Back in the days Charlotte Thomson Iserbyt was a senior policy advisor in the Office of Educational Research and Improvement at the U.S. Department of Education (Reagan’s first term – she was relieved of her duties in 1982), staff employee of the U.S. Department of State, and co-founder of the educational activism group Guardians of Education for Maine. These days she is most famous for raging and ranting about how current problems in education and prevailing anti-intellectualism in the US are caused by former Soviet KGB agents.
Much of her, uh, research and worries about the American education system are summed up in her 1999 book The Deliberate Dumbing Down of America. According to the book, schools and universities are part of a conspiracy to suppress creative thinking and brainwash children into toeing the party line. There are several reasons why this should be obvious: For instance, since teaching a child to read, write and do basic math isn’t and shouldn’t be expensive or hard, the fact that education is currently costing a lot of money and takes a long time must be due to the efforts put into subsequent brainwashing.

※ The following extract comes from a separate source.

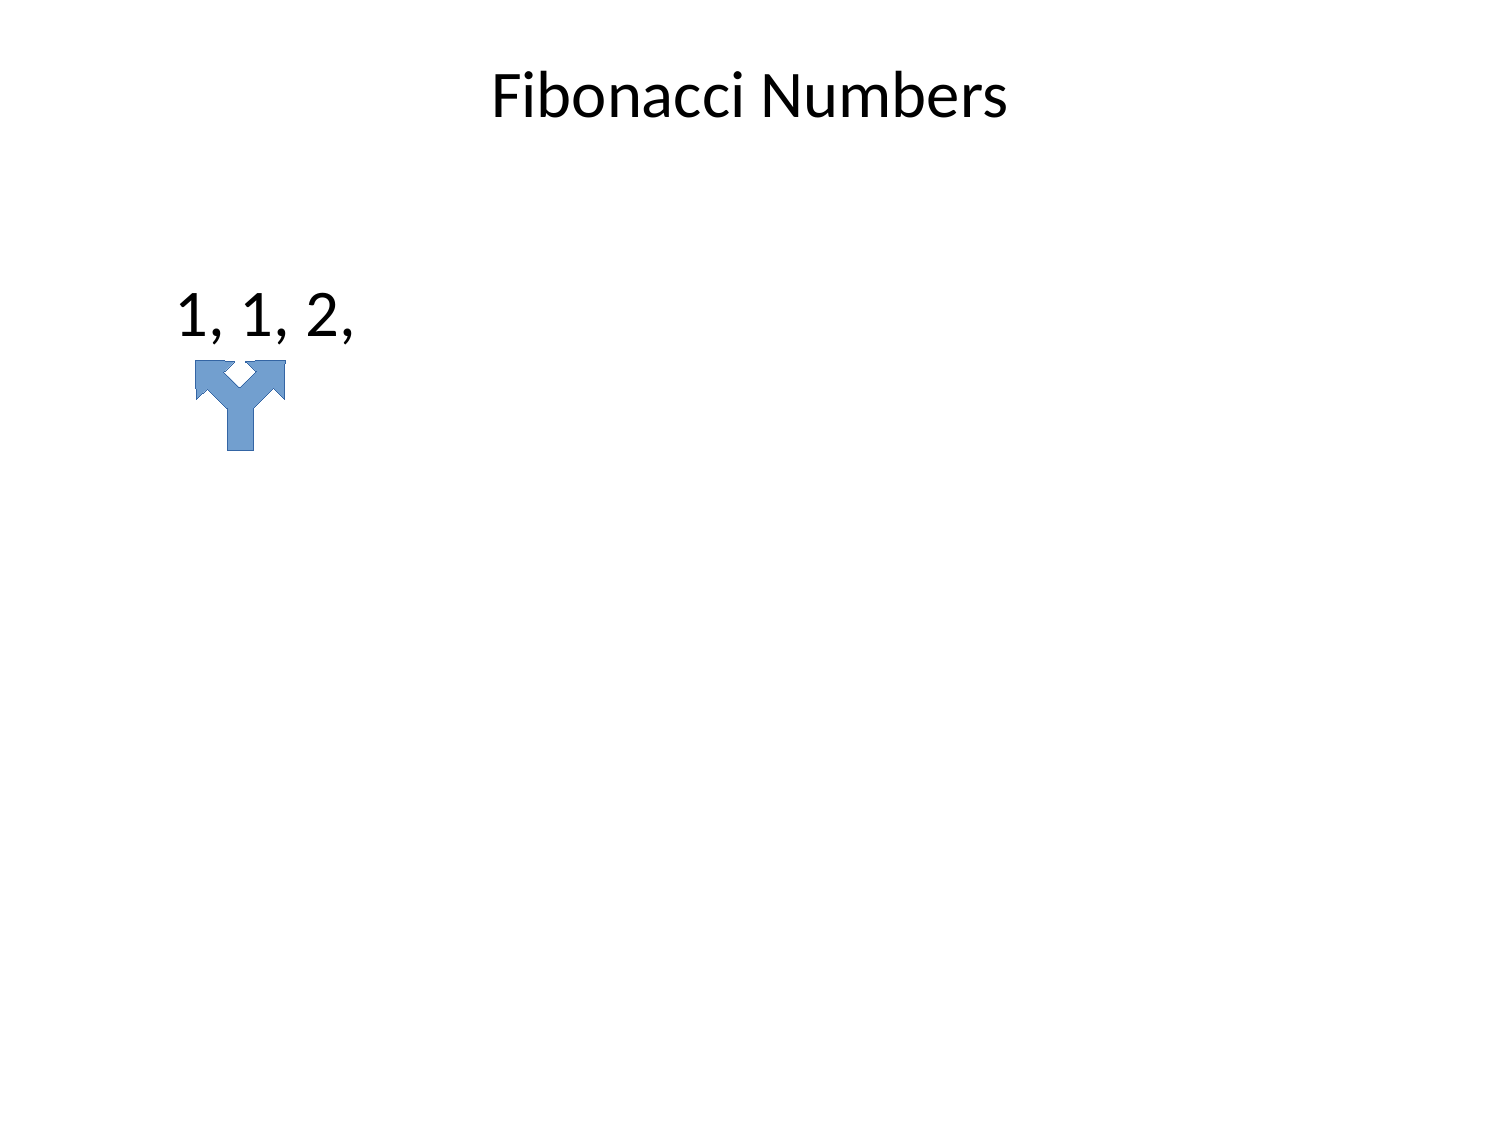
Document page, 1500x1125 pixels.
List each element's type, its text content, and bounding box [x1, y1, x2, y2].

text_box [195, 360, 286, 451]
list 1, 1, 2, [75, 262, 1425, 1005]
title Fibonacci Numbers [75, 0, 1425, 185]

More precisely, the public education system silently and nefariously work to eliminate the influences of a child’s parent, religion, morals and patriotism to “mold the child into a member of the proletariat in preparation for a socialist-collectivist world of the future.” These evil plans, and the psychological methods used to implement them, were formulated primarily by the Andrew Carnegie Foundation for the Advancement of Education (which ostensibly is at the heart of a great plot to start several large-scale wars and military conflicts to create world peace) and the Rockefeller General Education Board, but were adopted by the Ford foundation and even the president himself: during her stint in the Department of Education Iserbyt allegedly discovered, to her disbelief, how these socialist-collectivist policies originated all the way from President Reagan, Vice President George H. W. Bush, and their policy advisers, including the CIA. Yes: Reagan himself was really a communist agent – Iserbyt suspects he came under communist influence when he was a member of the National Advisory Council of the American Veterans Committee, apparently a communist front organization. And not only Reagan but his administration, the government, various large organizations and even multinational companies. If you don’t see some obvious problems with Iserbyt’s theory on your own, we’re not sure we can help you. One wonders, though, whether Iserbyt might be under some misconceptions concerning what counts as “communism” and “brainwashing”.
Further proof that she is right is the fact that some critics call her a “kook”.
Diagnosis: Well, “kook” sums it up pretty well, but “raving lunatic” seems even more appropriate. We doubt that her own influence is particularly momentous these days, but plenty of crazies have taken up similar causes.